Instance Norm has been implemented as disscussed in the paper:
https://arxiv.org/pdf/1607.08022.pdf
Can be used as a normalizer function for conv2d and fully_connected operations.
The required data format for this layer is as following:
NCHW `[batch, in_channels, in_height, in_width]`

)DOC");
}

template <typename T>
class InstanceNormKernel<platform::CPUDeviceContext, T>
    : public framework::OpKernel<T> {
 public:
  void Compute(const framework::ExecutionContext &ctx) const override {
    T epsilon = static_cast<T>(ctx.Attr<float>("epsilon"));

    const auto *x = ctx.Input<Tensor>("X");
    const auto &x_dims = x->dims();

    const int N = x_dims[0];
    const int C = x_dims[1];
    const int NxC = N * C;

    const int sample_size = x->numel() / N / C;

    auto *y = ctx.Output<Tensor>("Y");
    auto *saved_mean = ctx.Output<Tensor>("SavedMean");
    auto *saved_variance = ctx.Output<Tensor>("SavedVariance");

    auto &dev_ctx = ctx.template device_context<platform::CPUDeviceContext>();
    auto *place = dev_ctx.eigen_device();

    Eigen::DSizes<int, 2> shape(NxC, sample_size);
// Once eigen on Windows is updated, the if branch can be removed.

■ ■ ■ ■

[TASK DESCRIPTION] Update the instance norm code from the line containing "auto &dev_ctx = ctx.template" through "can be removed.", and replace "dev_ctx" with "device_ctx" throughout that span. You won't need the listing that follows.

[ITEMS]
■ ■ ■ ■

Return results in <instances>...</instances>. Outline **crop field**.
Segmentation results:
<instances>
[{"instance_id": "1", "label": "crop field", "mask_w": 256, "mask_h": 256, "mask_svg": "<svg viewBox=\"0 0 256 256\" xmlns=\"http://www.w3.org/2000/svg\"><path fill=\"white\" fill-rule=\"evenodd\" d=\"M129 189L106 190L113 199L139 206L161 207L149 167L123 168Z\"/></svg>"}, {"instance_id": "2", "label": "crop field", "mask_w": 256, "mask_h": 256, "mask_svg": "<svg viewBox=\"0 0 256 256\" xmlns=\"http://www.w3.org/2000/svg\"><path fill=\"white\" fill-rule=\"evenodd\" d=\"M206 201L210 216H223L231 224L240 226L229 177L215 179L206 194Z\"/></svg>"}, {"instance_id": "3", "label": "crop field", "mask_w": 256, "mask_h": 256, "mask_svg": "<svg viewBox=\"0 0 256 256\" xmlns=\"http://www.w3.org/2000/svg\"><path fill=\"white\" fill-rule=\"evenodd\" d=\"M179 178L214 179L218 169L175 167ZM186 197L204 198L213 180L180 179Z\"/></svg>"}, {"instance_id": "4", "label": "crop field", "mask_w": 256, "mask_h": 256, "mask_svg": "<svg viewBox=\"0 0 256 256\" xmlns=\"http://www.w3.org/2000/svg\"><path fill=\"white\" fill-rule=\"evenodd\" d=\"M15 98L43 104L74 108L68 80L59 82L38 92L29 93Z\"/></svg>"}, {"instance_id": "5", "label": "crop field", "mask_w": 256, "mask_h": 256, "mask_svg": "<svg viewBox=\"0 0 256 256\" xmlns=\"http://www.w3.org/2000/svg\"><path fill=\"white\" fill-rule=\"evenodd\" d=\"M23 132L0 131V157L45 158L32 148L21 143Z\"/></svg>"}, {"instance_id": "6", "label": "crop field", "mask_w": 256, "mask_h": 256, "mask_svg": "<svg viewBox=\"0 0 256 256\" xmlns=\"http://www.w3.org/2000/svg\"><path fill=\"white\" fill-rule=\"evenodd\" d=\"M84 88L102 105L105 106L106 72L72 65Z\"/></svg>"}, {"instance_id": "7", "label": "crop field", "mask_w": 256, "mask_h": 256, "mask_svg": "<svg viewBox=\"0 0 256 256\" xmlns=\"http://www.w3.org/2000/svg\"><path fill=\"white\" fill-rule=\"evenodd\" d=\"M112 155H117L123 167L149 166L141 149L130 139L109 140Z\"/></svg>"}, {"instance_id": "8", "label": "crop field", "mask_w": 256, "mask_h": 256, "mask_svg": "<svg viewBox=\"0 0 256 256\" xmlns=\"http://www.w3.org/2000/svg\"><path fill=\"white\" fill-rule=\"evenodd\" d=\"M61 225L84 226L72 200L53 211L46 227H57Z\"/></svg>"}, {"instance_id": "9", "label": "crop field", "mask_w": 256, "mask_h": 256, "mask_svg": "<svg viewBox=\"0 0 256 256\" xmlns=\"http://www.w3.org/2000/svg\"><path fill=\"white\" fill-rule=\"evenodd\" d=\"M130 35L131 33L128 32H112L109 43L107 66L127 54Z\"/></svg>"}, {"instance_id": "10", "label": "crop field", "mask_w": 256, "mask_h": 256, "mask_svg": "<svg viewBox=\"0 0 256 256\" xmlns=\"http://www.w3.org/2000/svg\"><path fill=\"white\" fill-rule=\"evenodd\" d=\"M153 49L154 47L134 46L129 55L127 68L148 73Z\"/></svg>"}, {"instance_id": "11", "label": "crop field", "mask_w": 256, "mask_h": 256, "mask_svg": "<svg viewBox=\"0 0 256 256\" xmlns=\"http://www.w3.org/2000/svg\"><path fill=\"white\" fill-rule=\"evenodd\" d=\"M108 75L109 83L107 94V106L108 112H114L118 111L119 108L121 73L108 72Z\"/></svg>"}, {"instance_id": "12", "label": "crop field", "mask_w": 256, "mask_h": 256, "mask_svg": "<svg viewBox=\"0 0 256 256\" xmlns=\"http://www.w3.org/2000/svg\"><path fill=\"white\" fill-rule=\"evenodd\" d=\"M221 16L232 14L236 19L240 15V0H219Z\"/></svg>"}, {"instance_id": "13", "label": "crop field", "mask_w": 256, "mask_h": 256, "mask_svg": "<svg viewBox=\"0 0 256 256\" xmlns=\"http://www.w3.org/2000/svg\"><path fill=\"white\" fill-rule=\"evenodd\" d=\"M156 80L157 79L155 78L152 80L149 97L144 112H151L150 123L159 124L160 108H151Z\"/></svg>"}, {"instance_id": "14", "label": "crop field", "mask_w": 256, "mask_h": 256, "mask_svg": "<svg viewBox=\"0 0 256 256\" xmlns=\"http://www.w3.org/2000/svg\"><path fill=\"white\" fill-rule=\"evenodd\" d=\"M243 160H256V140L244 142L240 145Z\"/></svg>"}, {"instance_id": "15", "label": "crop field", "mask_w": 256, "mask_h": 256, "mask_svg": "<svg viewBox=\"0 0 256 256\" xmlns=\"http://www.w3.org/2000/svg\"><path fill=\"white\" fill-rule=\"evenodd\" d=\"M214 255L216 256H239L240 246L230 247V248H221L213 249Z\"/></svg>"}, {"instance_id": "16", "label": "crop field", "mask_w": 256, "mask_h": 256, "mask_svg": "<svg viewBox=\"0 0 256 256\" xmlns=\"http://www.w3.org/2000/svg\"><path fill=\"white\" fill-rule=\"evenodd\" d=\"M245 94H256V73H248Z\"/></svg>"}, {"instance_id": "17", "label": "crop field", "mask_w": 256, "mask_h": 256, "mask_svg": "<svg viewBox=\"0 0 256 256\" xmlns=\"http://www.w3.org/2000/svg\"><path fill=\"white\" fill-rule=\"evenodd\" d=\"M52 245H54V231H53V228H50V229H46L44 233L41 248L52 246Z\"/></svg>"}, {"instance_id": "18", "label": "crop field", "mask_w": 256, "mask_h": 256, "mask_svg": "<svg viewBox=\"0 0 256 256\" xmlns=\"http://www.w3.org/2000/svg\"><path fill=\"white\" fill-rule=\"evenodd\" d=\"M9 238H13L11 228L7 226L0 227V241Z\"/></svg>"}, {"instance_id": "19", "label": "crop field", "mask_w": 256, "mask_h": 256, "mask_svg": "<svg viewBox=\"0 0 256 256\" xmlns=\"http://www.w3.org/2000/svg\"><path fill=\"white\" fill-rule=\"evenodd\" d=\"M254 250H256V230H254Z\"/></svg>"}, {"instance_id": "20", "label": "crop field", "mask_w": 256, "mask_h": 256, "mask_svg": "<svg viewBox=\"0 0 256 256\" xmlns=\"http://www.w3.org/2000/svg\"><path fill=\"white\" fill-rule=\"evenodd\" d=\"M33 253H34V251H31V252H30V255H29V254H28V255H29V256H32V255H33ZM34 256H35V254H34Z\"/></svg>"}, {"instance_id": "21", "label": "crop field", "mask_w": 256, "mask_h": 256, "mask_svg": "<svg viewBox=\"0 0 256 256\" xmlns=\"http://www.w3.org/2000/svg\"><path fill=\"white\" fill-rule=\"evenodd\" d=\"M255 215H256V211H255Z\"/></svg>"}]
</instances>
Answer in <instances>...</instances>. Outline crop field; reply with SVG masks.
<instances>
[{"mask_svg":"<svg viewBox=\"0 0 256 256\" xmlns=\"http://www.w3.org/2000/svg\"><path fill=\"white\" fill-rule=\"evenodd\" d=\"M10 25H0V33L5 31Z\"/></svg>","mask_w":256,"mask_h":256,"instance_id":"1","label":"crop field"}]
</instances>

■ ■ ■ ■

[RESPONSE TO THIS TASK]
auto &device_ctx = ctx.template device_context<platform::CPUDeviceContext>();
    auto *place = device_ctx.eigen_device();

    Eigen::DSizes<int, 2> shape(NxC, sample_size);
// Once eigen on Windows is updated, the if branch can be removed.